Does anyone know where the beach shake and bake is that sells the edibles.  We walked the beach last night from Charela to Kuyaba and didn't see anything.

----------


## JohnNYC

It's Wake and Bake, Shake and Bake is for chicken. If I remember right it's near Woodstock.  They have a chalkboard towards the waters edge with neon writing. I've seen this during the daytime, but can't remember seeing it after dark. Read the recent tread here where a young lady had a very bad experience after eating a brownie from a beach vendor. She was brave enough to post her experience so we can all learn from it. Make sure you make your purchase from a reputable place, if at all.

----------


## Bnewb

Wake & Bake may be under another name now...there's a "dispute" in town about who has the rights to the name.  :Roll Eyes (Sarcastic): 

It's definitely important to purchase from a reputable place ...but it's also important to not overindulge when you may have never consumed before or consumed from that particular vendor. The good vendors will advise you on how to enjoy their product.

----------


## Irine

Go on up to the Ted"s Shroom Boom on the cliff's if you want to shake and bake :Friendly Wink:

----------


## SoloTraveller

> Go on up to the Ted"s Shroom Boom on the cliff's if you want to shake and bake


Or Montanas across the street

----------


## 68Stang

Last time we got ours from Bob the brownie man.  We are at Legends this time, is there a good vendor near Legends?

----------


## kwhizz

Just keep an eye out for Norman

----------


## 68Stang

Great!  Will keep an eye out for Norman.  We get in later on Saturday, so maybe we will see him on Sunday.

----------


## Ever72

Go up to Can-Jam (Wake and Bake cafe, West End, on the garden side just past LTU and Citronella). Her butter is amazing. U can get a variety of delicious edibles and u will love them all.  I especially love the popcorn. You can share it with a lot of people or just munch nonstop for days. You dont need too much. Last time I was there, Karen shared with me a bowl of extra popcorn and I didnt even really eat any from my own bag!!!
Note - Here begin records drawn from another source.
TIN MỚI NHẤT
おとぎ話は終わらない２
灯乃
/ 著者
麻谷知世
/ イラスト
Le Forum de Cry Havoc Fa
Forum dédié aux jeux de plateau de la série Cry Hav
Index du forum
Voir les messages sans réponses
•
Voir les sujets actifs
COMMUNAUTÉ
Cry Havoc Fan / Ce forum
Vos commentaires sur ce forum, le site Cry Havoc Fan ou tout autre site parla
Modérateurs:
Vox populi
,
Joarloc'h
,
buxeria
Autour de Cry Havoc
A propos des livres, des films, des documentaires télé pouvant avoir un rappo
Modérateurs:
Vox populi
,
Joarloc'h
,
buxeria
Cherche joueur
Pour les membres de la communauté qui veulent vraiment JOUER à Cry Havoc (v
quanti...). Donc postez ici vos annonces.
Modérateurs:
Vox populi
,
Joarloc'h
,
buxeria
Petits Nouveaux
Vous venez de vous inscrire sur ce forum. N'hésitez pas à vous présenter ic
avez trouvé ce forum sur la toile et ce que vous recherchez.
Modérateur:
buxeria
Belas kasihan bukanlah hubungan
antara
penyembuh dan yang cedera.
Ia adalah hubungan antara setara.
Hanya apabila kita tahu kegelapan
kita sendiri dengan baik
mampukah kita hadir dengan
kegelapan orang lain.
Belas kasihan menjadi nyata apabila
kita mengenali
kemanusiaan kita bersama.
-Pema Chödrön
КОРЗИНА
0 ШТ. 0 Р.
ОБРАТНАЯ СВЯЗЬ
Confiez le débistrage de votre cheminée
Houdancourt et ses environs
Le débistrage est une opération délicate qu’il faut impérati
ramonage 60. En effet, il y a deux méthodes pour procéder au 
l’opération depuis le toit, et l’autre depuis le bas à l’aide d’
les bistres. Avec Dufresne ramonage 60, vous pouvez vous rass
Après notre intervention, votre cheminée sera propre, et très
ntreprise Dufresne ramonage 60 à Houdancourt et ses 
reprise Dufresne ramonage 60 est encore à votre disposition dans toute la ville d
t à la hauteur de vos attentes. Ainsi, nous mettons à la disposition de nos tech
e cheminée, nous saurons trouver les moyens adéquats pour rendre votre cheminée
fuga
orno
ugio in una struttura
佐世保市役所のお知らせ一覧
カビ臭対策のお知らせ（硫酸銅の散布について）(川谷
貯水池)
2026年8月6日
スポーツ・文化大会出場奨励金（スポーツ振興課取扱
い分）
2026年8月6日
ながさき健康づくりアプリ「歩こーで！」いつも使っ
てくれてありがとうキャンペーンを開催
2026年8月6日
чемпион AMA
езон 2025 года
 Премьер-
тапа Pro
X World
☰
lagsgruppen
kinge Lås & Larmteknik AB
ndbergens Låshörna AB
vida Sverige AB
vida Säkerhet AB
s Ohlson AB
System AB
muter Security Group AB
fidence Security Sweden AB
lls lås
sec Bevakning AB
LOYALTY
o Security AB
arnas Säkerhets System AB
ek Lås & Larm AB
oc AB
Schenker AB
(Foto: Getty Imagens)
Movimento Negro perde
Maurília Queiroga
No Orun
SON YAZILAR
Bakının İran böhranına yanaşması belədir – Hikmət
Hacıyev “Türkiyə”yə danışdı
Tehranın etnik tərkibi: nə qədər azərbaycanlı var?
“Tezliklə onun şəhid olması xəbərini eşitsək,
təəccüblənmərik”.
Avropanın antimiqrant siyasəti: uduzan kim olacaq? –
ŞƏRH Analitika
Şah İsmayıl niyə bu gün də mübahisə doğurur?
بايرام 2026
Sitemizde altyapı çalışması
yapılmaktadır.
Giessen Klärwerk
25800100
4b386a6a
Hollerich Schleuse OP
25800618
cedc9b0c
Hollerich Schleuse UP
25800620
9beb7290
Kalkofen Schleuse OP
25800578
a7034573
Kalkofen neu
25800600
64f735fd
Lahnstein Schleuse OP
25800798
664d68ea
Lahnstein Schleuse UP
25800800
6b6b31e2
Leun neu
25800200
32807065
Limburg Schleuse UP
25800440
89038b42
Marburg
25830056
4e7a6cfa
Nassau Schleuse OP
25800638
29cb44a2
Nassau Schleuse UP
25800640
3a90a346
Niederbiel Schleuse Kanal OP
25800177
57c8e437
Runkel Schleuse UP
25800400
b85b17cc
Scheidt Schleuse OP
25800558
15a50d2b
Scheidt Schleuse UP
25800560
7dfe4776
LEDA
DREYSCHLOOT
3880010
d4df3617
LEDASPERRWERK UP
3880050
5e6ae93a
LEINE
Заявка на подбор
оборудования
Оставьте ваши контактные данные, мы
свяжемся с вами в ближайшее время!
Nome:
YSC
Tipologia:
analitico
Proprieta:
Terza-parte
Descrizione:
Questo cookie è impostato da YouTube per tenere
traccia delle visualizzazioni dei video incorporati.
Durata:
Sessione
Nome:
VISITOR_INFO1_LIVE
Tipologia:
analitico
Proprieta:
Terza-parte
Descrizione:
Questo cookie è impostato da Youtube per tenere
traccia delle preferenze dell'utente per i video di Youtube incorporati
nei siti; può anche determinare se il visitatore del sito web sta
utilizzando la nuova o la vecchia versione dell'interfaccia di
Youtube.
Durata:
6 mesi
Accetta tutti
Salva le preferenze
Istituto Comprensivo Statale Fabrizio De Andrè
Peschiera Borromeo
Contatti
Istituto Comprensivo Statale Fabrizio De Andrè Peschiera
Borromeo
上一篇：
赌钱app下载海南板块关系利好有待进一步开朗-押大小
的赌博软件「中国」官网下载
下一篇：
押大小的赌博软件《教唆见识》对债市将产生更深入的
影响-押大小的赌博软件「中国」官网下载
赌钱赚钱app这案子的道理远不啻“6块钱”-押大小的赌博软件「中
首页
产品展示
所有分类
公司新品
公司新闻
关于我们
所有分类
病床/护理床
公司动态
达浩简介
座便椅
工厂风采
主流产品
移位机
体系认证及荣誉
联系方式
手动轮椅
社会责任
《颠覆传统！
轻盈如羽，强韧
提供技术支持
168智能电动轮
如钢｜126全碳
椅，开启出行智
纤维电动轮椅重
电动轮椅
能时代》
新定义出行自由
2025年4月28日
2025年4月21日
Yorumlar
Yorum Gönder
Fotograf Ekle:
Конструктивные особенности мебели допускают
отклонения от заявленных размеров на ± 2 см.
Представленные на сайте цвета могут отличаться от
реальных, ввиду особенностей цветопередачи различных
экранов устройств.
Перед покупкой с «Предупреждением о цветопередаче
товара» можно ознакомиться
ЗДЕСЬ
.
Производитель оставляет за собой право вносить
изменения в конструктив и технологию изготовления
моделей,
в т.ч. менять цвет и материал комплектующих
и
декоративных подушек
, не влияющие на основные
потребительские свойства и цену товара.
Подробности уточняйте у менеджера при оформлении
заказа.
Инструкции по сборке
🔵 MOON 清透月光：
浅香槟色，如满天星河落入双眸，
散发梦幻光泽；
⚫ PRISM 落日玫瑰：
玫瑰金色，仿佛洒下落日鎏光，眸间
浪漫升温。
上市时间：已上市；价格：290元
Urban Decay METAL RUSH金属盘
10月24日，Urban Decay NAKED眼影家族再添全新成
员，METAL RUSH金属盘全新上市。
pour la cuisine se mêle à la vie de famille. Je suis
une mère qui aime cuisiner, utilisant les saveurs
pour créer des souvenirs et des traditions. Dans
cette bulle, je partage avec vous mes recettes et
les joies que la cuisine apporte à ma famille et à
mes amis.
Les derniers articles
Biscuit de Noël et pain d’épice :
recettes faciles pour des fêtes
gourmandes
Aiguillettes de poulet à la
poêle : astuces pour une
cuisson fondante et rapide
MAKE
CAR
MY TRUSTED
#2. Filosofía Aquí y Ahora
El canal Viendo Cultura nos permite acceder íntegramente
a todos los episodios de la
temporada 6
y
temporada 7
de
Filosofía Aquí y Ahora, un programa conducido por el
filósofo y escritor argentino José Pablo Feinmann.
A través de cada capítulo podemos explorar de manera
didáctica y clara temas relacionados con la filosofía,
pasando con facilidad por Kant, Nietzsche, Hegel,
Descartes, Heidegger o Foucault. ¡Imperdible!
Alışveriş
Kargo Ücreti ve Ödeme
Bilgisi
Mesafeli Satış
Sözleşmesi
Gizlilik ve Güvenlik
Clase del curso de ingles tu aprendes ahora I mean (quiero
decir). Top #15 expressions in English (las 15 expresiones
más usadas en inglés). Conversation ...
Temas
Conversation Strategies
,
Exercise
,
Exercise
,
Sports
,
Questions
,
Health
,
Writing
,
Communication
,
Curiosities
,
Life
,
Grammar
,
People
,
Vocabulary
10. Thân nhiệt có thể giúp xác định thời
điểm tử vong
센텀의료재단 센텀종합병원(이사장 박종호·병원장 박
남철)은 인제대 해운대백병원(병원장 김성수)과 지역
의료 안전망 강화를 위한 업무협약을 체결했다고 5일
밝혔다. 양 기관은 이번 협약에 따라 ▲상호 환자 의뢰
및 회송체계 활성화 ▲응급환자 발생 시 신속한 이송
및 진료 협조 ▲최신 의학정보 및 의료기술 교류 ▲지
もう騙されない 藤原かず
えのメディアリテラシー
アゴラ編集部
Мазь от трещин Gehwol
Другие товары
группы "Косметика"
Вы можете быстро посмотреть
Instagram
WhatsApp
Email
 Heres a good plan if u are coming from the beach... make an afternoon or evening out of it. Visit Can-Jam, Ras Rody for ital food and LTU for drinks during the sunset!  Thats a really nice part of the road up on the cliffs.

----------


## heater

That may have been me...update to my edible experience this year. I had 1/4 of a cookie from the Wake and Bake on the west end (not on the beach) this was a much better experience!

----------


## groove16

the wake and bake sign u are looking for is about 50 yds past charlea, going opposite direction u went...between charela and rondel....havent tried the stuff, just know the sign...

----------


## sabu

A guest at our hotel overindulged and needed a wheelchair back to his room! Patience is key as edibles can take awhile to "strike".

----------